Mais de um analista de sociedade já pôde observar que a mudança social não se dá apenas na ordem dos fenômenos sensíveis ou materialmente comprováveis, mas igualmente no plano das significações, onde avultam idéias e imagens. Imaginário é o nome corrente desse plano subjacente ao modo de agir dos sujeitos e das culturas, que dinamiza as representações e as mentalidades, constituindo, em última análise, o vivido concreto, isso que os homens experimentam existencialmente de uma estrutura social.
O espírito comum, de Raquel Paiva, orienta-se pela concepção de comunidade como um instrumento cultural – logo, como uma significação transformadora – voltado para a compreensão de variados e fragmentários projetos de autonomia social por parte de grupos emergentes no quadro das complexas relações entre globalização financeira do mundo e sociedade. Comunidade não é, para ela, simples conceito sociológico, descritivo de uma forma de estruturação social classicamente oposta a sociedade, mas significação (idéia, imagem) mobilizadora de mudança social. Isso implica dizer que sua abordagem culturalista (por vias da problemática dos meios de comunicação) da questão comunitária tem foros políticos, não na acepção partidarista do termo, e sim no sentido de criação política com vistas à instituição global da sociedade.

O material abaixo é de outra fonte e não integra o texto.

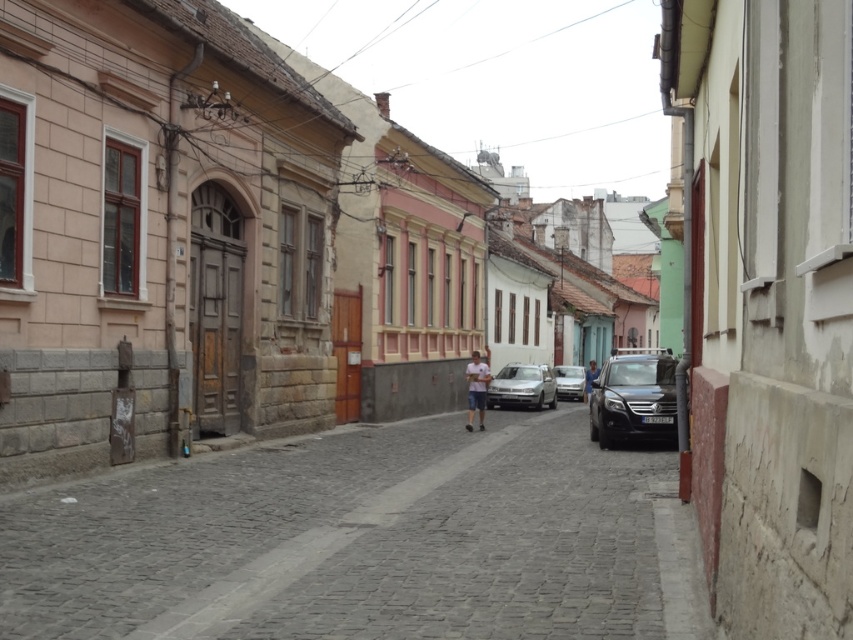
Question: Which object appears farthest from the camera in this image?

Choices:
 (A) silver metallic sedan at center
 (B) matte blue shirt at center
 (C) gray cobblestone street at center

Answer: (B)

Question: Does gray cobblestone street at center have a smaller size compared to matte blue shirt at center?

Choices:
 (A) no
 (B) yes

Answer: (A)

Question: Which object is positioned closest to the satin silver sedan at center?

Choices:
 (A) silver metallic sedan at center
 (B) shiny black suv at center
 (C) light blue denim shorts at center
 (D) gray cobblestone street at center

Answer: (B)

Question: Which point is farther to the camera?

Choices:
 (A) matte blue shirt at center
 (B) silver metallic sedan at center
 (C) gray cobblestone street at center
 (D) shiny black suv at center

Answer: (A)

Question: In this image, where is gray cobblestone street at center located relative to light blue denim shorts at center?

Neste trabalho, a idéia de comunidade pode muito bem ser assimilada ao que Bachelard descreve em A Poética do Espaço, como um ‘arquétipo de longa duração’, isto é, uma forma persistente no imaginário social, mas pertencente a tempos históricos diferentes. Nada de inconsciente coletivo junguiano, e sim de potência realizadora das pulsões coletivas. Arquétipo é aqui uma imagem forte, uma regra da representação social que circula na experiência vivida dos indivíduos e dos grupos, transformando os seus modos de ver o mundo.
O que vem nos mostrar O Espírito Comum é que o ‘arquétipo’ da comunidade ganha força insuspeitada nesta nova era do crescimento econômico, baseado nas neotecnologias da informação. Ele aponta para as possibilidades de se trabalharem novas relações consensuais no espaço de sistemas – monetários, políticos, sociais – instáveis e confusos. Mas aponta principalmente para as exigências de se encontrar o caminho político da solidariedade numa nova cidade humana.
Quase todo mundo viu Blade Runner, de Ridley Scott, projeção sombria de uma sociedade dominada por uma minoria high-tech, que relega à lata de lixo da história o restante da população. Com O Espírito Comum pode-se tomar contato com o revés afirmativo daquela distopia: é possível reprojetar comunitariamente o futuro. Isto é o que nos demonstra Raquel Paiva neste livro mais do que oportuno.